77.閑話
空気中の魔素がざわめく。
迷いの森から大きな火の玉が出来ていく様子を王国の何人かは見ていた。そして、一瞬にして消えたところも。
その情報はすぐに王の元にも届いた。王は、とある三人を呼び出した。
その三人は裏貴族と呼ばれる特別な地位にいるもの達であり、王国の裏側、つまりアンダーグラウンドを取り仕切っている。
情報屋ポーター。表の顔は、燻れた裏路地のに住む男だが、夜市の王とも呼ばれ、この国随一の武力を誇る。
服屋ルミア。表では服屋を営んでいるが、裏では暗殺者として名の馳せる女。
雑貨屋フェギス。表には一切顔を出すことの無い、あらゆる物を扱う店の老婆。
今までは、彼らと王は間接的でしか関わらぬようにしてきた。しかし、今回のことで彼らの手を直接借りるしかなかった。
迷いの森から大きな火の玉。それを産み出したものが王国に害するのかどうか。調べてきてほしかった。

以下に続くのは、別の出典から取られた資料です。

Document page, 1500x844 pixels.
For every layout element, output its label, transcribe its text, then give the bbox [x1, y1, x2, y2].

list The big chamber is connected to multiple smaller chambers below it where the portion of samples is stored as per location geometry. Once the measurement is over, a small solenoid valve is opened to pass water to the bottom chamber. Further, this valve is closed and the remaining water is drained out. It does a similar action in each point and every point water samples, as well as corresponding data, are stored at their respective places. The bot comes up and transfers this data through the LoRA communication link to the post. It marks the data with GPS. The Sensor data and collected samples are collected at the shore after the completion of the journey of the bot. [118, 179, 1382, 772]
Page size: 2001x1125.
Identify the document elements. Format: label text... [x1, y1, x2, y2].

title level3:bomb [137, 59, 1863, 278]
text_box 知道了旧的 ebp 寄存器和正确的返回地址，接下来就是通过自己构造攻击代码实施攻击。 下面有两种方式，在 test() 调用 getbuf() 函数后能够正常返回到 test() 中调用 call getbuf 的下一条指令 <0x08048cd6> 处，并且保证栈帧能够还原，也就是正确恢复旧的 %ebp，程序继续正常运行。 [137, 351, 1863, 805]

黒い魔物であれば、今すぐにでも国民を逃がさなくてはならない。敵国の者であれば、始末してほしい。
王は彼らに依頼する。
「急に呼び出してすまない。迷いの森で突如現れた火の玉の事は知っておるだろう。その調査に向かってほしい。なるべく早く尾端祭、および夜市の開催の不穏の芽を摘んでくれ」
「····俺らじゃなく余所者に頼めば良いんじゃねぇのか」
王の言葉を聞いて、ポーターは頭を掻く。
「ダメだ。彼らにはまだ役目がある。万が一というものがあるからな」
「あぁ、はいはい。公国の接待か」
ポーターは溜め息をつく。王国よりも兵力を持つ公国は余所者に興味を持っている。
それを無視できない事はポーターもわかっていた。余所者の中でも害の無い、ヨルとその仲間の余所者。

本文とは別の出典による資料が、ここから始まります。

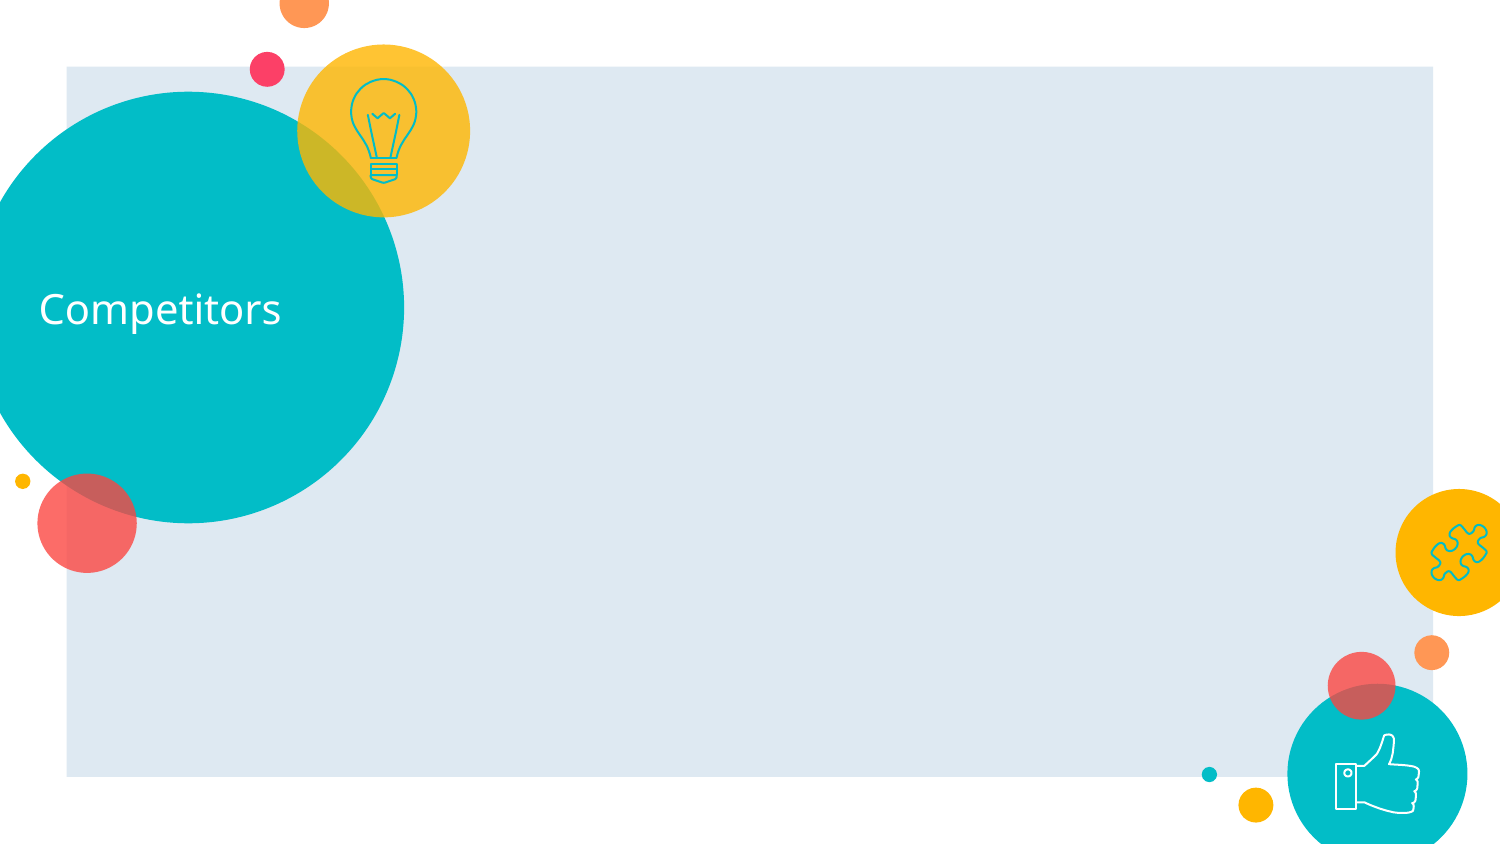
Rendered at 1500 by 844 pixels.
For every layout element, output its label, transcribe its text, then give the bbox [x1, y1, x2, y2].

title Competitors [23, 91, 375, 524]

「私は行きたくない。危ないことはもうしたくないの。あの娘達の為に」
黒と茶色の髪の女がそう呟く。彼女は最近、余所者に傾倒していたなと、ポーターは思い出した。彼女は今、余所者をまるで娘のように扱っている。彼女の娘はもう死んで、代わりなぞどこにもいないというのに。ポーターは、女を哀れに思った。
「私もパスだね」
老婆は、首を横に振る。
「私に利益がない」
その言葉にまぁ、そうだろうな。とポーターは、ひとりごちる。
「結局、俺がやんのか」
ポーターは、損な役回りに溜め息をついた。